Principaux renseignements
- Les exportations britanniques de produits alimentaires et de boissons ont atteint leur plus bas niveau depuis dix ans.
- Les obstacles bureaucratiques liés au Brexit et les conflits commerciaux avec les États-Unis ont fait chuter les volumes d’exportation.
- Les leaders du secteur réclament une intervention du gouvernement pour réduire les coûts d’exploitation.
Les producteurs britanniques de produits alimentaires et de boissons peinent à rester compétitifs sur la scène mondiale, des données récentes révélant que les exportations ont chuté à leur plus bas niveau depuis dix ans. Selon le rapport « Trade Snapshot » de la Food and Drink Federation (FDF), le premier trimestre de cette année a enregistré une baisse annuelle de 4,8 pour cent de la valeur des exportations, qui est tombée à 5,7 milliards de livres sterling (environ 6,6 milliards d’euros).
En volume, les expéditions entre janvier et mars ont diminué de 8,9 pour cent, atteignant leur plus bas niveau depuis dix ans pour cette période spécifique, si l’on exclut les anomalies liées à la pandémie de 2021.
Brexit
Les répercussions du Brexit continuent d’affecter les échanges commerciaux avec l’Union européenne, où les volumes d’exportation ont chuté de 6,9 pour cent. La FDF attribue ce recul à l’alourdissement de la charge financière et aux obstacles bureaucratiques liés aux échanges avec l’UE.
On espère actuellement qu’un nouvel accord sanitaire et phytosanitaire (SPS) entre le Royaume-Uni et Bruxelles atténuera ces pressions en rationalisant les contrôles aux frontières et en réduisant la quantité de documents requis.
Fort recul des marchés américains
C’est toutefois sur le marché américain que la baisse a été la plus marquée, les exportations s’étant effondrées de 28 pour cent en raison des perturbations causées par les conflits commerciaux déclenchés par le président Donald Trump.
Appel à l’aide publique
Karen Betts, directrice générale de la FDF, a exprimé sa profonde inquiétude face aux difficultés rencontrées par ces entreprises.

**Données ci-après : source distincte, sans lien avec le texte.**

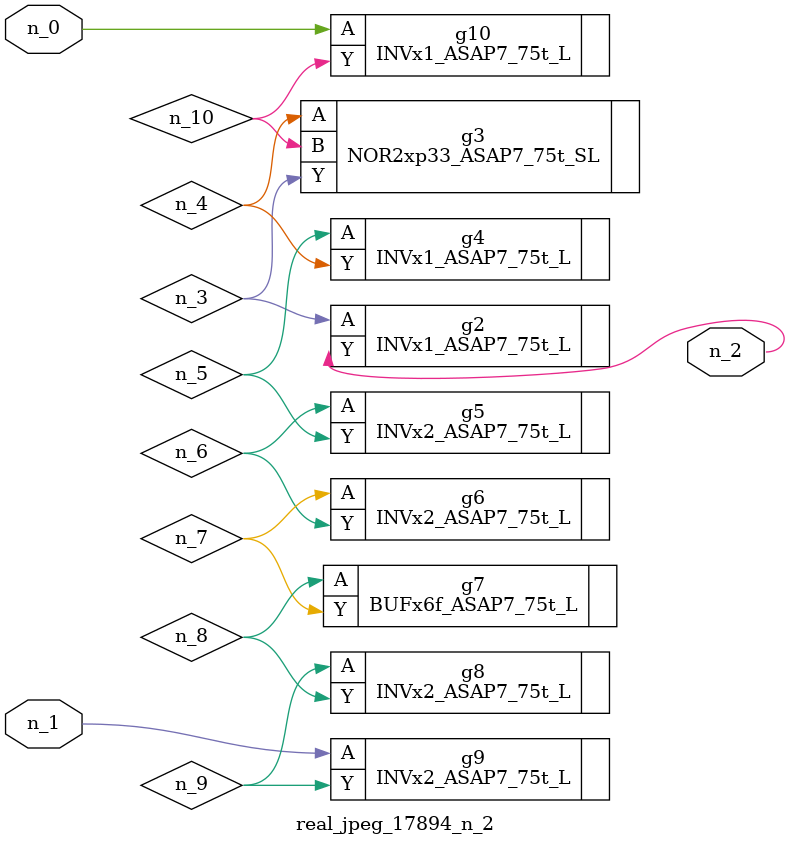
<source format=v>
module real_jpeg_17894_n_2 (n_1, n_0, n_2);

input n_1;
input n_0;

output n_2;

wire n_5;
wire n_4;
wire n_8;
wire n_6;
wire n_7;
wire n_3;
wire n_10;
wire n_9;

INVx1_ASAP7_75t_L g10 ( 
.A(n_0),
.Y(n_10)
);

INVx2_ASAP7_75t_L g9 ( 
.A(n_1),
.Y(n_9)
);

INVx1_ASAP7_75t_L g2 ( 
.A(n_3),
.Y(n_2)
);

NOR2xp33_ASAP7_75t_SL g3 ( 
.A(n_4),
.B(n_10),
.Y(n_3)
);

INVx1_ASAP7_75t_L g4 ( 
.A(n_5),
.Y(n_4)
);

INVx2_ASAP7_75t_L g5 ( 
.A(n_6),
.Y(n_5)
);

INVx2_ASAP7_75t_L g6 ( 
.A(n_7),
.Y(n_6)
);

BUFx6f_ASAP7_75t_L g7 ( 
.A(n_8),
.Y(n_7)
);

INVx2_ASAP7_75t_L g8 ( 
.A(n_9),
.Y(n_8)
);


endmodule
</source>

Elle a souligné que, bien que le Royaume-Uni soit réputé pour son innovation et ses produits traditionnels de haute qualité, le secteur est freiné par des coûts d’exploitation élevés – notamment en main-d’œuvre et en énergie – ainsi que par un environnement réglementaire instable.
Betts a exhorté le gouvernement à soutenir les exportateurs, en particulier les petites et moyennes entreprises, en réduisant les coûts d’exploitation nationaux et en veillant à ce que les entreprises puissent tirer pleinement parti des accords commerciaux internationaux existants.